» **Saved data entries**
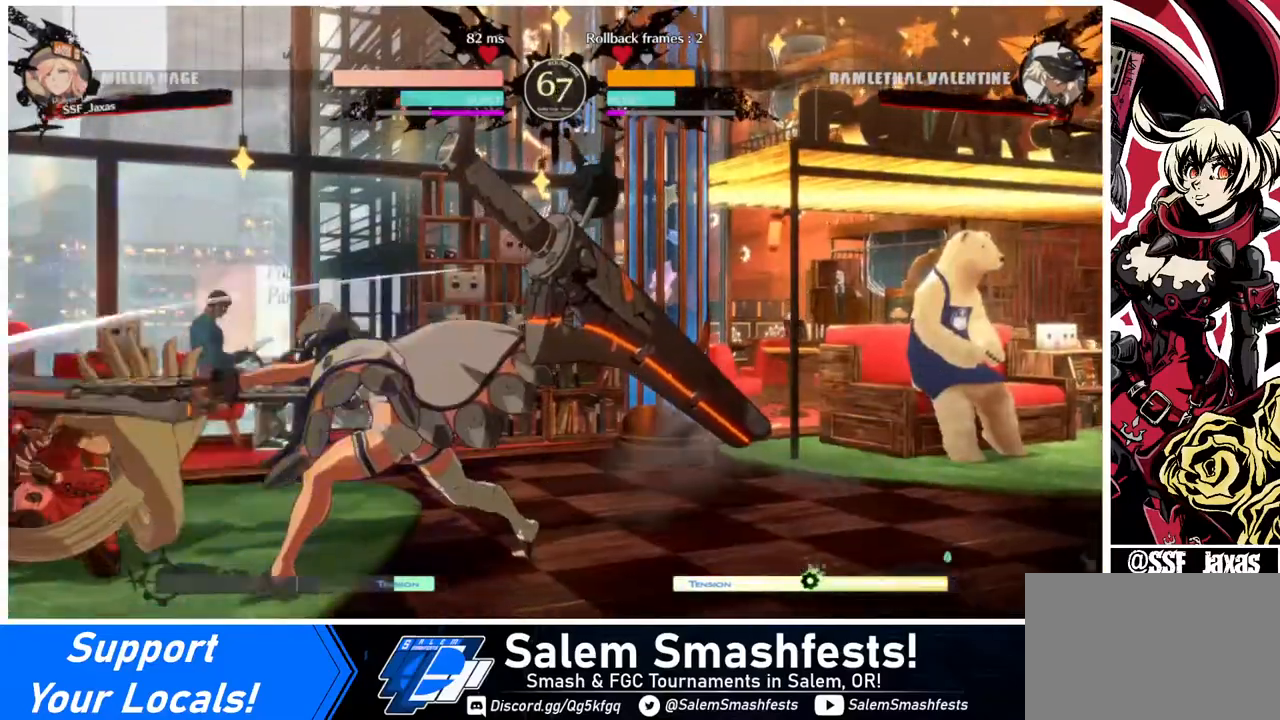
{"buttons": ["DPAD_DOWN", "DPAD_LEFT"], "events": []}
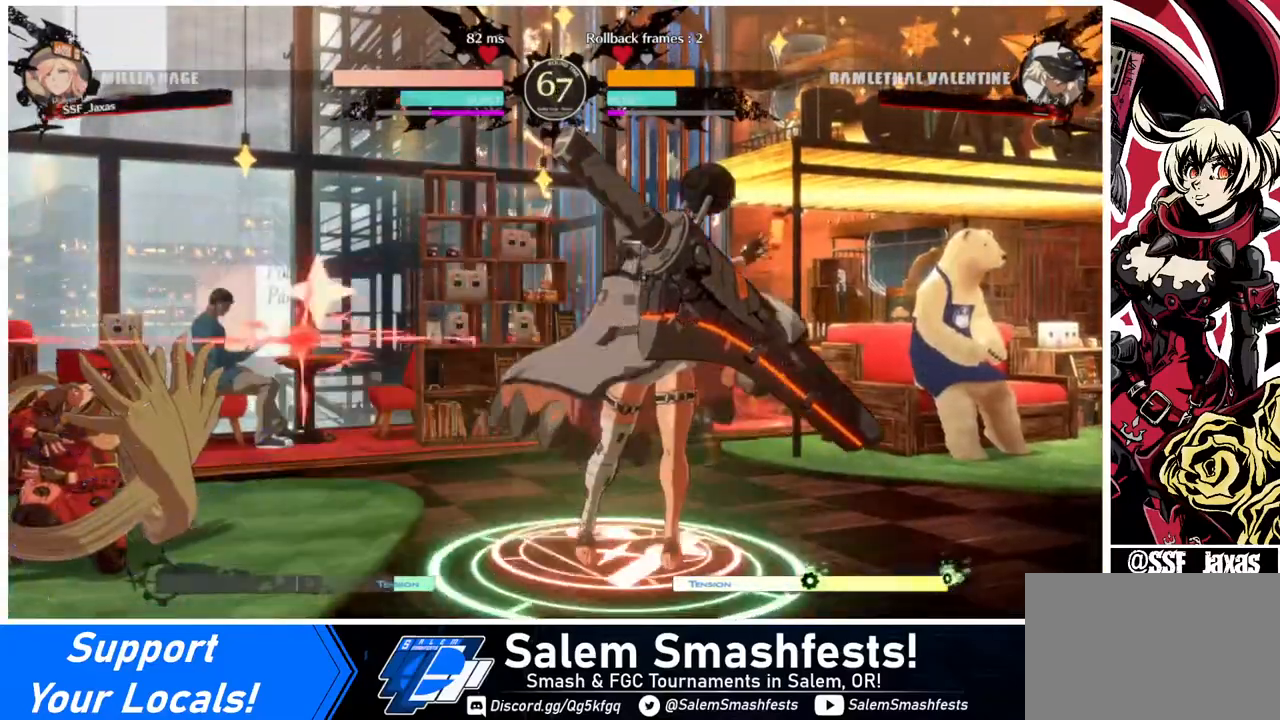
{"buttons": ["DPAD_UP"], "events": [[440, "DPAD_DOWN", "up"], [480, "DPAD_LEFT", "up"], [520, "DPAD_UP", "down"]]}
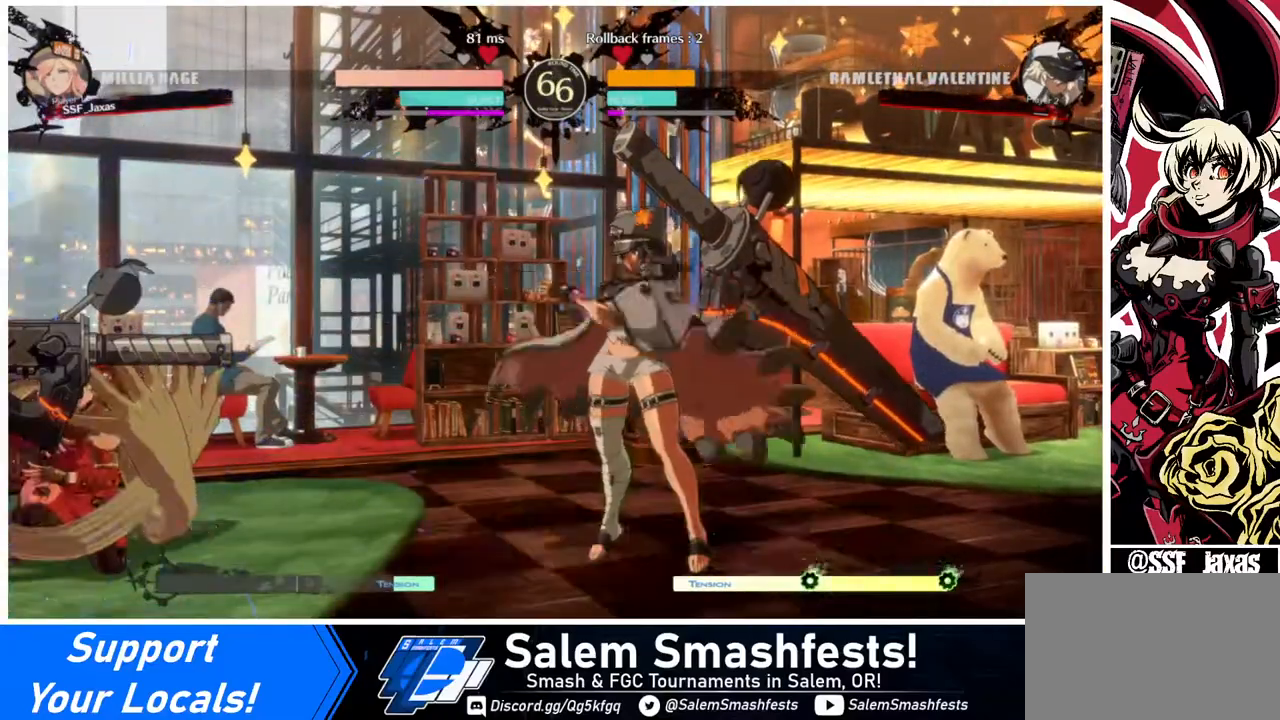
{"buttons": ["DPAD_LEFT"], "events": [[40, "DPAD_RIGHT", "down"], [80, "DPAD_RIGHT", "up"], [120, "DPAD_LEFT", "down"], [160, "DPAD_UP", "up"], [240, "DPAD_LEFT", "up"], [360, "DPAD_LEFT", "down"]]}
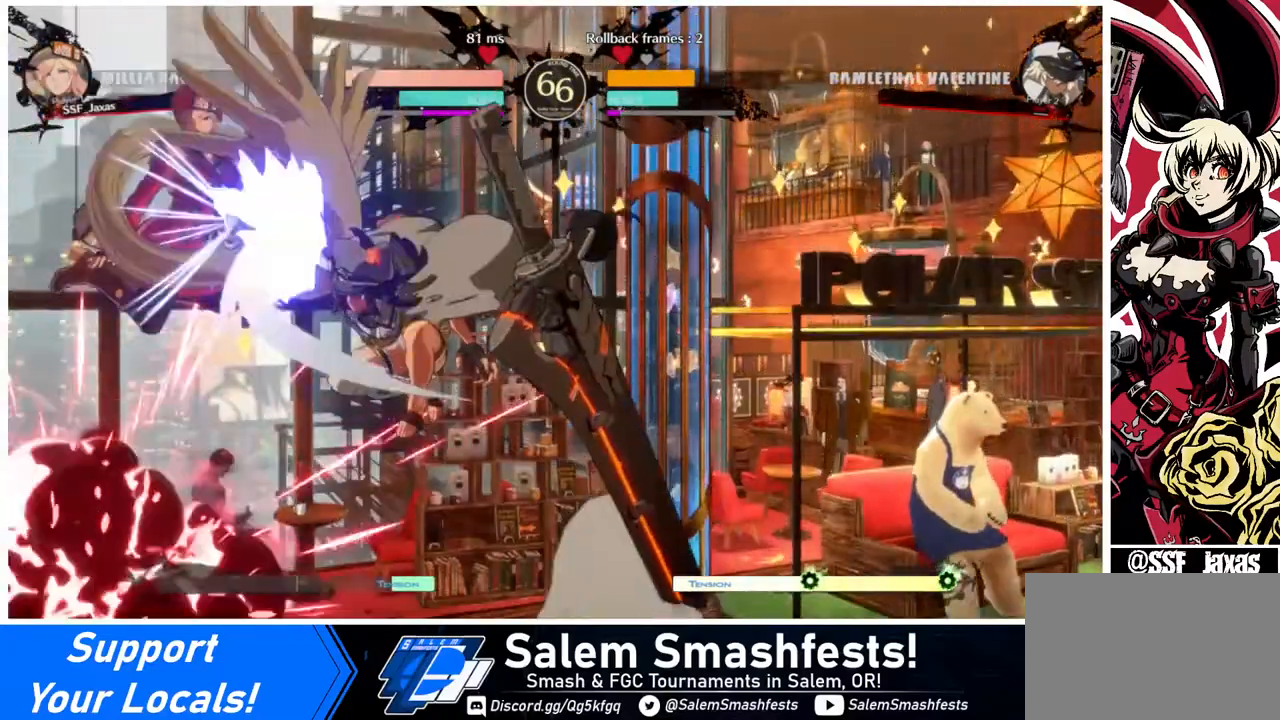
{"buttons": ["DPAD_LEFT"], "events": []}
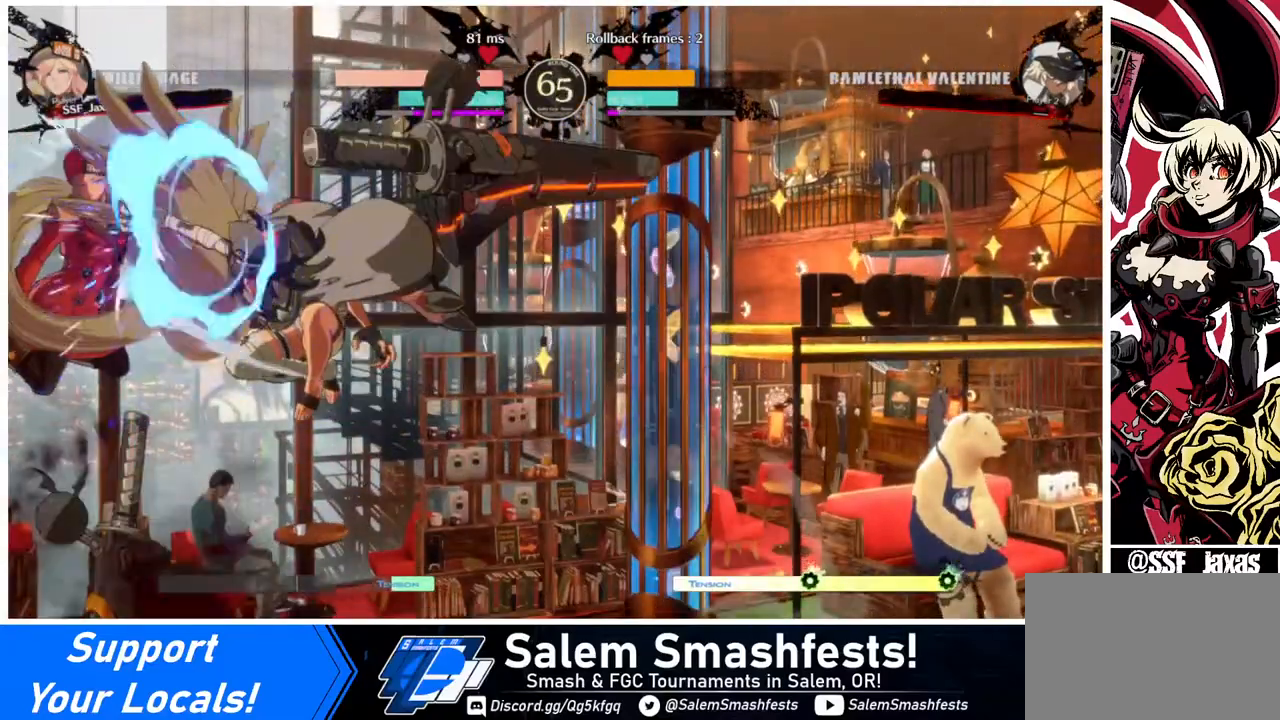
{"buttons": ["SQUARE", "TRIANGLE", "DPAD_DOWN", "DPAD_LEFT"], "events": [[160, "DPAD_DOWN", "down"], [160, "SQUARE", "down"], [160, "TRIANGLE", "down"]]}
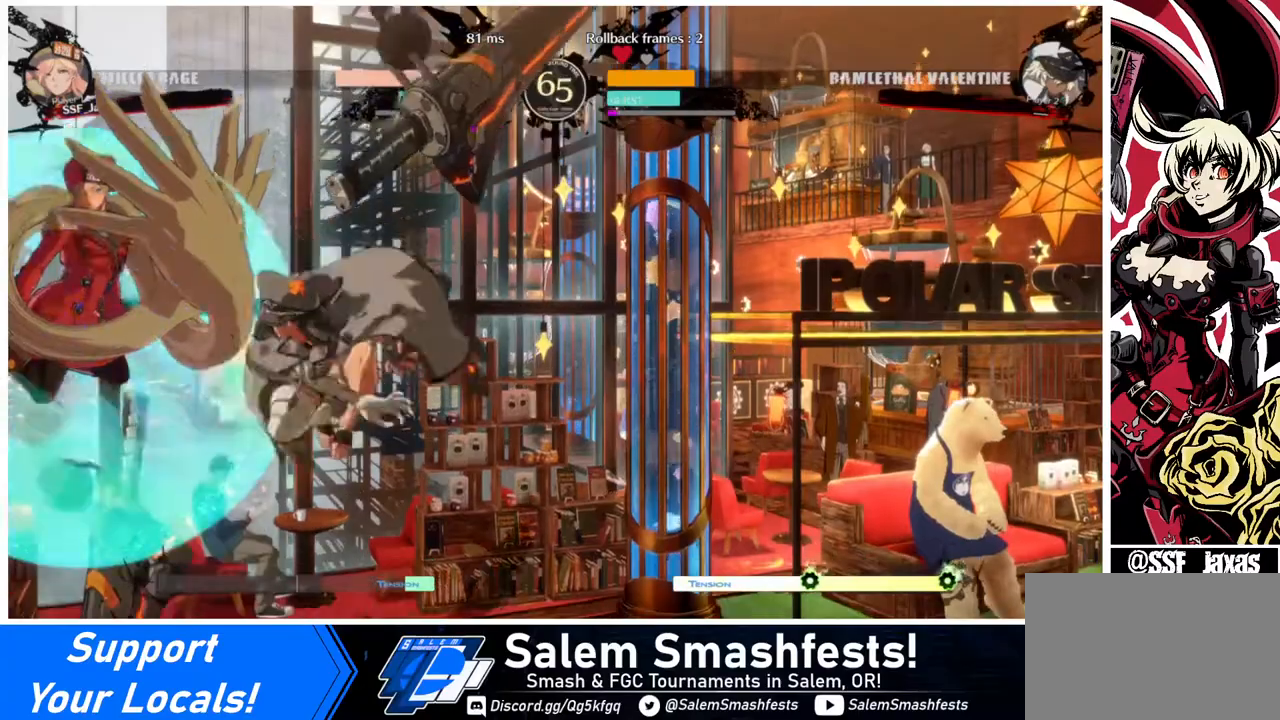
{"buttons": ["SQUARE", "TRIANGLE", "DPAD_DOWN", "DPAD_LEFT"], "events": []}
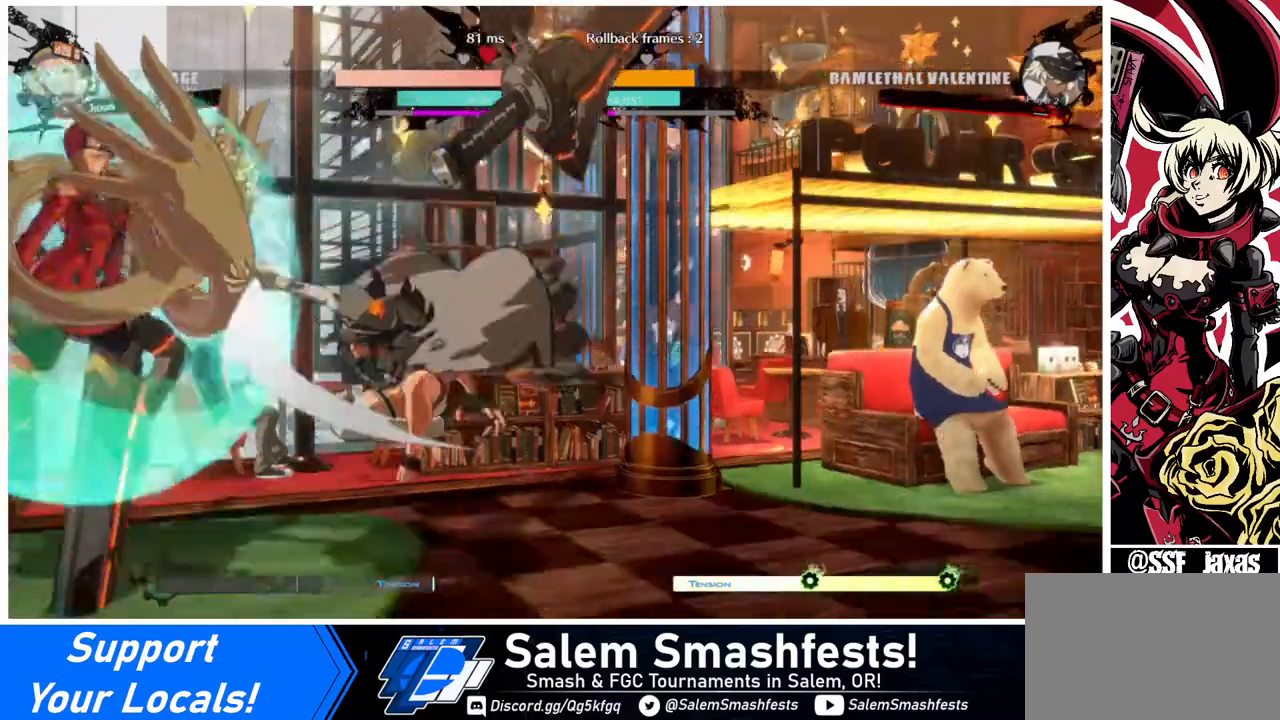
{"buttons": [], "events": [[80, "SQUARE", "up"], [80, "TRIANGLE", "up"], [320, "TRIANGLE", "down"], [360, "DPAD_DOWN", "up"], [360, "DPAD_LEFT", "up"], [400, "TRIANGLE", "up"]]}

» **TASK PROMPT**
Only the text of the records above is to be reproduced, exactly as given; the pictures are dropped.

» **OUTPUT**
{"buttons": ["DPAD_DOWN", "DPAD_LEFT"], "events": []}
{"buttons": ["DPAD_UP"], "events": [[440, "DPAD_DOWN", "up"], [480, "DPAD_LEFT", "up"], [520, "DPAD_UP", "down"]]}
{"buttons": ["DPAD_LEFT"], "events": [[40, "DPAD_RIGHT", "down"], [80, "DPAD_RIGHT", "up"], [120, "DPAD_LEFT", "down"], [160, "DPAD_UP", "up"], [240, "DPAD_LEFT", "up"], [360, "DPAD_LEFT", "down"]]}
{"buttons": ["DPAD_LEFT"], "events": []}
{"buttons": ["SQUARE", "TRIANGLE", "DPAD_DOWN", "DPAD_LEFT"], "events": [[160, "DPAD_DOWN", "down"], [160, "SQUARE", "down"], [160, "TRIANGLE", "down"]]}
{"buttons": ["SQUARE", "TRIANGLE", "DPAD_DOWN", "DPAD_LEFT"], "events": []}
{"buttons": [], "events": [[80, "SQUARE", "up"], [80, "TRIANGLE", "up"], [320, "TRIANGLE", "down"], [360, "DPAD_DOWN", "up"], [360, "DPAD_LEFT", "up"], [400, "TRIANGLE", "up"]]}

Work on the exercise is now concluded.